A questão foi colocada por um grupo de cientistas finlandeses e norte-americanos que decidiu mapear a rede cerebral ligada ao vício do tabaco, recorrendo para isso a um grupo de 129 fumadores ativos – com uma média de 23,1 cigarros fumados por dia – em que todos sofreram um acidente vascular cerebral. E descobriu que há partes do cérebro que, quando lesionadas, podem servir de trampolim para deixar de fumar imediatamente.
Publicado na revista Nature Medicine, o estudo mostrou que 69 pacientes (53%) continuaram a fumar após o AVC, enquanto 34 (26%) preencheram os critérios para a chamada remissão espontânea do vício, isto é, pararam de fumar sem dificuldade imediatamente após a lesão cerebral, sem recaídas ou relatos de vontade de voltar ao hábito.
Após analisarem as imagens cerebrais captadas pós-AVC, os cientistas concluíram que há uma área ou circuito específico no cérebro que ajuda a justificar a remissão espontânea. Na prática, o estudo revela que há danos cerebrais que podem, de facto, desvincular uma pessoa de um vício.
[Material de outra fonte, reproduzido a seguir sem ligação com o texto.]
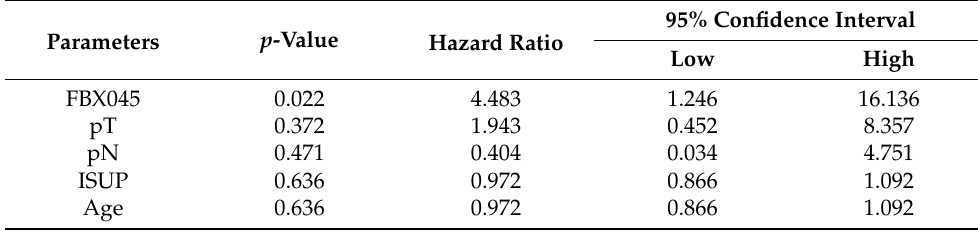
Table 1. Multivariate Cox regression analyses of the T2E-positive subgroup (TMA cohort) regarding progression-free survival (PFS).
“As localizações das lesões eram altamente heterogéneas”, lê-se no estudo, publicado online esta segunda-feira e que dá conta de que as lesões associadas à remissão espontânea estão localizadas em várias áreas do cérebro, mas que, na verdade, todas podem estar ligadas a uma rede específica, a um circuito concreto que necessita de mais análise e estudos.
Segundo os autores, uma lesão com probabilidade de levar à remissão do vício de forma espontânea afetaria partes do cérebro como o córtex cingulado dorsal, o córtex pré-frontal dorsolateral e o córtex insular, mas não o córtex pré-frontal medial.
Mais estudos serão necessários para se conseguir um ‘mapa’ mais preciso, mas os autores desta investigação já conseguiram provar que estas descobertas poderão ser úteis para a formulação de novos tratamentos contra vícios, seja o do tabaco ou do álcool. E isto porque analisaram dados sobre o cérebro de ex-veteranos de guerra - que estavam a ser acompanhados há anos - e notaram uma associação entre um menor risco de consumir álcool de forma viciante e danos nos mesmo circuitos cerebrais dos ex-fumadores que deixaram o vício logo após o AVC.